[SOURCE]

════════

Just did a web check on this issue and apparently it's not a problem with the ipad it is the web site that is causing it. Basically advertisers can cause it to happen. 
See https://discussions.apple.com/message/23825794#23825794

So, can someone tell the site techies so they can put a stop to please.

Thanks.


----------



## siobhanwf (Mar 20, 2009)

Hi there have you downloaded the EF app or does it happen when you go to the site with your browser? No one else has reported the problem. But it must be a pain in the ****


----------



## siobhanwf (Mar 20, 2009)

Have just done a little searching. Have a look at the last post on this thread. http://www.expatforum.com/expats/ex...elp/334057-constantly-moving-app-store-2.html


----------



## The Hog (Mar 8, 2013)

Thanks Siobhanwf, I thought I was going mad 
I don't know what has been done but it has been fine today.
Thanks again.


----------



## siobhanwf (Mar 20, 2009)

Glad to have been able help. Let's hope this is the last of it :spit:


----------



## kw60 (May 12, 2012)

I read this post and laughed as it happened to me all day yesterday !!!
I was blaming the husband thinking he was downloading a game!
Funnily though it was only appearing on this site. Glad to report it's been fine today
Kim


----------

════════

[RECORDS SUPPLIED]
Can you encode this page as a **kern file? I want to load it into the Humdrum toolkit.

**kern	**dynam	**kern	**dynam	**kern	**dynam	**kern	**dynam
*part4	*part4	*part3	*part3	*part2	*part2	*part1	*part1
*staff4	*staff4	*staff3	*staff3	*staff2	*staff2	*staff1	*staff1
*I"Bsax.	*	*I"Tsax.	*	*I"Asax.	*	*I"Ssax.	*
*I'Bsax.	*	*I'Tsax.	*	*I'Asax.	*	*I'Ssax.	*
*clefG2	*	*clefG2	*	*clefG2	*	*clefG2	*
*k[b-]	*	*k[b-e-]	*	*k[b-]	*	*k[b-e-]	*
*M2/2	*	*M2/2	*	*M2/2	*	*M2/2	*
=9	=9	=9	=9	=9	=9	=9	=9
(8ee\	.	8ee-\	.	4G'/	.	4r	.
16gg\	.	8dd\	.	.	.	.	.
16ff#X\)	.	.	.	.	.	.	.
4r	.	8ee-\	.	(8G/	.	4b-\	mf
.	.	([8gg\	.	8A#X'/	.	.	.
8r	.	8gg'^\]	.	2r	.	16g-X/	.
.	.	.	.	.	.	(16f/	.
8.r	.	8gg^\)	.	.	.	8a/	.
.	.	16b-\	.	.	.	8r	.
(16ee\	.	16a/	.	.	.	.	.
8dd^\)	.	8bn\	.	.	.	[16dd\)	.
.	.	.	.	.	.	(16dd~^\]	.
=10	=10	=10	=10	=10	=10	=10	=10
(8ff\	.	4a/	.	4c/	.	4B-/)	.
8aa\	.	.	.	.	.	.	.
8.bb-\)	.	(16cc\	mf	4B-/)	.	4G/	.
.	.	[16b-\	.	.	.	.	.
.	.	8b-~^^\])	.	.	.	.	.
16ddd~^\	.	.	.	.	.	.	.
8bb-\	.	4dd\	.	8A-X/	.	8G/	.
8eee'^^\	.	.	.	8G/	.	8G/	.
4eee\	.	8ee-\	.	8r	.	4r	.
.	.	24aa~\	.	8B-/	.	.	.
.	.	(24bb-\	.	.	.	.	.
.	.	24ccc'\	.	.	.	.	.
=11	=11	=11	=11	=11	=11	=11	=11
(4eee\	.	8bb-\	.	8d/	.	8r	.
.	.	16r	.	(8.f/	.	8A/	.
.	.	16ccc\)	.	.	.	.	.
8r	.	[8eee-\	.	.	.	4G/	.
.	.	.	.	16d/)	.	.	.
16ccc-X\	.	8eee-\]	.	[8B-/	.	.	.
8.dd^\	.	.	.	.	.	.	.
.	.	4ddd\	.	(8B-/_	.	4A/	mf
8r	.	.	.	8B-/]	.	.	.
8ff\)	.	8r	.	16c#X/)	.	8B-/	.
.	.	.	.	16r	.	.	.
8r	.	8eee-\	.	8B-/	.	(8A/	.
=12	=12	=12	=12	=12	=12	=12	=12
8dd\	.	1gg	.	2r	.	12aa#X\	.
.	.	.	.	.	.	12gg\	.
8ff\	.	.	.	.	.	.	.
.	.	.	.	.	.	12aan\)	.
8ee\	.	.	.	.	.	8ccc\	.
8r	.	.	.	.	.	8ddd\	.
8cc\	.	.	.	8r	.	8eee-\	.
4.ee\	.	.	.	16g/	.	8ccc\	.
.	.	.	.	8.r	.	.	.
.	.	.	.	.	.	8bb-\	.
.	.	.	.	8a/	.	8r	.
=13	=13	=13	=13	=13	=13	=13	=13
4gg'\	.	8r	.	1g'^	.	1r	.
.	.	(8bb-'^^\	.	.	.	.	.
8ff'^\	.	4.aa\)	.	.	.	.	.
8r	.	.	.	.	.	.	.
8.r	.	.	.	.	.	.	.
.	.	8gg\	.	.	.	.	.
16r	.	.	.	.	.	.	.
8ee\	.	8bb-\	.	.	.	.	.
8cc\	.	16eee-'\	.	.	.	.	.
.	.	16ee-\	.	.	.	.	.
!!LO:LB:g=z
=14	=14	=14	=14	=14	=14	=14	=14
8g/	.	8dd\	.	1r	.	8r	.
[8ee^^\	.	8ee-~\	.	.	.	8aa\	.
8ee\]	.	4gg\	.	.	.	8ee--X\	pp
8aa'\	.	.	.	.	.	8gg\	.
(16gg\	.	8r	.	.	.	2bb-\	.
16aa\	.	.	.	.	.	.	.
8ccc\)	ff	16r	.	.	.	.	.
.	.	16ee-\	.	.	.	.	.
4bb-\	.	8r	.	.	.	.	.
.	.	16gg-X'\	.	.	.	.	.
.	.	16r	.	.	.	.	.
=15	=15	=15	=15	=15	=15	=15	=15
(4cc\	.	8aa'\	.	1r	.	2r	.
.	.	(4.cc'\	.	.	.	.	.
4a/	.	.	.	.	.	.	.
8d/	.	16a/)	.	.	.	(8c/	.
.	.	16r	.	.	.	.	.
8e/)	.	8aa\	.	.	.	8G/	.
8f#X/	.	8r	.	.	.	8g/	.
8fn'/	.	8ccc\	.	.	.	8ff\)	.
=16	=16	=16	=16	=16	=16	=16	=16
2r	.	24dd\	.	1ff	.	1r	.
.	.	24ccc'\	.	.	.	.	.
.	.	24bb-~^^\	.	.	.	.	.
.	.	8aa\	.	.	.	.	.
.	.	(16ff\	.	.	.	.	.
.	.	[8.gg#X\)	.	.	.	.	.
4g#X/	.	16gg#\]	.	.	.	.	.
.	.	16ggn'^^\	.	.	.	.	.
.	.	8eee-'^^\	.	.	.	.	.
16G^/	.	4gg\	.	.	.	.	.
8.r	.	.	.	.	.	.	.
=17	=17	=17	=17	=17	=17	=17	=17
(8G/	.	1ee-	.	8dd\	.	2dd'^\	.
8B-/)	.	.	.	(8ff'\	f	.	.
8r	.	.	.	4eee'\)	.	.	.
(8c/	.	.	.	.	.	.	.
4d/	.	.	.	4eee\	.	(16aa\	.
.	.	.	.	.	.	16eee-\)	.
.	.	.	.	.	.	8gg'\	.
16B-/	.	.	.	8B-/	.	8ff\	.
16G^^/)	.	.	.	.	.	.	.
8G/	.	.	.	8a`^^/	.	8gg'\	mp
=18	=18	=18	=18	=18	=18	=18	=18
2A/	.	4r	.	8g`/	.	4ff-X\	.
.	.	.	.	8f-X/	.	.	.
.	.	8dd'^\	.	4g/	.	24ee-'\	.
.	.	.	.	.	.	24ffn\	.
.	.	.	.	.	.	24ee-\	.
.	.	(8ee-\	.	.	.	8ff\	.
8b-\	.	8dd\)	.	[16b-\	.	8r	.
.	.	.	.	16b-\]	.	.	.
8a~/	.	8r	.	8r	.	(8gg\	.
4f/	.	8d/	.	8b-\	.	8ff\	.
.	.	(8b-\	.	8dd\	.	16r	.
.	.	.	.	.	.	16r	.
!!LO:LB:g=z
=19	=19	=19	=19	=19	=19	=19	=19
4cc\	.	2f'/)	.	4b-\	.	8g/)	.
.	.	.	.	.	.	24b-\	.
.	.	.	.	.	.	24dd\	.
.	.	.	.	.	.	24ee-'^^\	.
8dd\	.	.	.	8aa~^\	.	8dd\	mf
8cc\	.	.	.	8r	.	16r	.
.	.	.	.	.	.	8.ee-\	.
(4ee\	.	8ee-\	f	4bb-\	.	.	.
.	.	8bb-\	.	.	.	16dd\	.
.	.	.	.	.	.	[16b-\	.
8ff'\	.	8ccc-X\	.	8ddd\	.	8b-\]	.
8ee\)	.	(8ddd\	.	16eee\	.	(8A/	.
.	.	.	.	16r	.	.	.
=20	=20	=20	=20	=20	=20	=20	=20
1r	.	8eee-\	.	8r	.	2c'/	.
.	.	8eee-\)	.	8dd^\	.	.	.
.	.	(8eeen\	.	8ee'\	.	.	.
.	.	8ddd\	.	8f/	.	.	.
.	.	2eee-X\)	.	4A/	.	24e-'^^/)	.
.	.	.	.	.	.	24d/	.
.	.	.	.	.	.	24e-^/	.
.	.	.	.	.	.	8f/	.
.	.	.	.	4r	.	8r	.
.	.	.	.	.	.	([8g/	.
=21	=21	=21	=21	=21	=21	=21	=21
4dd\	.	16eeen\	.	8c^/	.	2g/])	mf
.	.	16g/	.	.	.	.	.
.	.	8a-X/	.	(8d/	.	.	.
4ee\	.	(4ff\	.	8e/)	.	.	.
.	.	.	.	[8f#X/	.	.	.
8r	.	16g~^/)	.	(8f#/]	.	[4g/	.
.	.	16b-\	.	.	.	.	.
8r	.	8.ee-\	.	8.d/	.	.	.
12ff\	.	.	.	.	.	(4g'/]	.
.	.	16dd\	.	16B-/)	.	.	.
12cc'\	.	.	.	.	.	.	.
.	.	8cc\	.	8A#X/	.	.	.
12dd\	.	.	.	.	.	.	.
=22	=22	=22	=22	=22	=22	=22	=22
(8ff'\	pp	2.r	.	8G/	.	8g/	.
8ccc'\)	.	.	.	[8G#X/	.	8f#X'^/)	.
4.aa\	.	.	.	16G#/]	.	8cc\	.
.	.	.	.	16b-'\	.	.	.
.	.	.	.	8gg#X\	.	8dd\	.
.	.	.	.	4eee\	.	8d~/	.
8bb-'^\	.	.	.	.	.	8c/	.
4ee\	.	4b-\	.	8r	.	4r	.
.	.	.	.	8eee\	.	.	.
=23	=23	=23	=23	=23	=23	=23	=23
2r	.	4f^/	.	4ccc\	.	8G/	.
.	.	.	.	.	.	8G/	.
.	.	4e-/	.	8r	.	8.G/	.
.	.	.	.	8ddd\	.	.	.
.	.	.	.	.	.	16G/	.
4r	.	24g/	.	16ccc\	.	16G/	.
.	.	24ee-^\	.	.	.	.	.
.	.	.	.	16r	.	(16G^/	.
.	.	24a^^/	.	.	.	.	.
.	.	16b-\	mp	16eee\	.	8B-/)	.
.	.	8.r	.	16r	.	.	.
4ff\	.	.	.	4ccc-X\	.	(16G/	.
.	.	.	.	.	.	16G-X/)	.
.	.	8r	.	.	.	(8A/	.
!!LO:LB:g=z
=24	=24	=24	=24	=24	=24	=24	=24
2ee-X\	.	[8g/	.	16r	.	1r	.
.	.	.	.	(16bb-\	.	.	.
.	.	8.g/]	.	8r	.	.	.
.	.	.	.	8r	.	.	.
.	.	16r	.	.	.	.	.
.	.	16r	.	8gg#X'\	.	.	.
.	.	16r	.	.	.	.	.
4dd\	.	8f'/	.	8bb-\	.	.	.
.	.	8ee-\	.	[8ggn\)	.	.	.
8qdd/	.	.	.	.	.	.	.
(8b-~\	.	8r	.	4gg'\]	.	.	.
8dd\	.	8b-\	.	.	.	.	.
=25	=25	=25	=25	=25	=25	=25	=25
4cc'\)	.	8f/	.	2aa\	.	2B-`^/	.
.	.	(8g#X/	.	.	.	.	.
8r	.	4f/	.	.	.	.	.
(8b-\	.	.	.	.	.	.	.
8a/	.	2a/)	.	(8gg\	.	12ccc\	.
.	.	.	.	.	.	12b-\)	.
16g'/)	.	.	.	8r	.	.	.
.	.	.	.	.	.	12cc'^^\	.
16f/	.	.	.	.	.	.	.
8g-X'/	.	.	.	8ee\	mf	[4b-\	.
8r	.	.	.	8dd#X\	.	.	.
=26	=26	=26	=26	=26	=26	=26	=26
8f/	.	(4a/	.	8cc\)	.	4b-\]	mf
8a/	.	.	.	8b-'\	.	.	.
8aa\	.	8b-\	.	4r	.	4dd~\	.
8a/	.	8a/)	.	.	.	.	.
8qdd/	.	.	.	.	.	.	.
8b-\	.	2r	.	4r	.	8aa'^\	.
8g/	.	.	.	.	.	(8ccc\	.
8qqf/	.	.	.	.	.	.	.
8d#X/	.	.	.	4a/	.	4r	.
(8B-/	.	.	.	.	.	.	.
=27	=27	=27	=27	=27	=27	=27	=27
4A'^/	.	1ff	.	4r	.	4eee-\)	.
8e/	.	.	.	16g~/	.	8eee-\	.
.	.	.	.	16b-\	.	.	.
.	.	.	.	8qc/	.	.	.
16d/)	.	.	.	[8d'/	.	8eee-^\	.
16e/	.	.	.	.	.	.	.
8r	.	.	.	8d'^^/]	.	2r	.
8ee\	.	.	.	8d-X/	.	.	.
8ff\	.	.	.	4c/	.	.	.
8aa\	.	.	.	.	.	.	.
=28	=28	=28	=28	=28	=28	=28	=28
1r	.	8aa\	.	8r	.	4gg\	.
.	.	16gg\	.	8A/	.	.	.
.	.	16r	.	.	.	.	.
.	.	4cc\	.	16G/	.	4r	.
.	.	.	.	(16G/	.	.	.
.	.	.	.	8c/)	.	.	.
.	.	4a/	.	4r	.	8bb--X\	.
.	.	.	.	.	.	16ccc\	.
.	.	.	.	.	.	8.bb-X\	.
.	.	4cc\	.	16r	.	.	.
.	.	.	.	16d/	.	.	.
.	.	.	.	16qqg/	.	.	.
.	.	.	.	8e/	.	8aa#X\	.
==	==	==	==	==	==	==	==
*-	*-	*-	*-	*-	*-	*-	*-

════════

Name every distinct username that appears in a post header of the forum thread.

[RESPONSE TO THE EXERCISE] siobhanwf, The Hog, kw60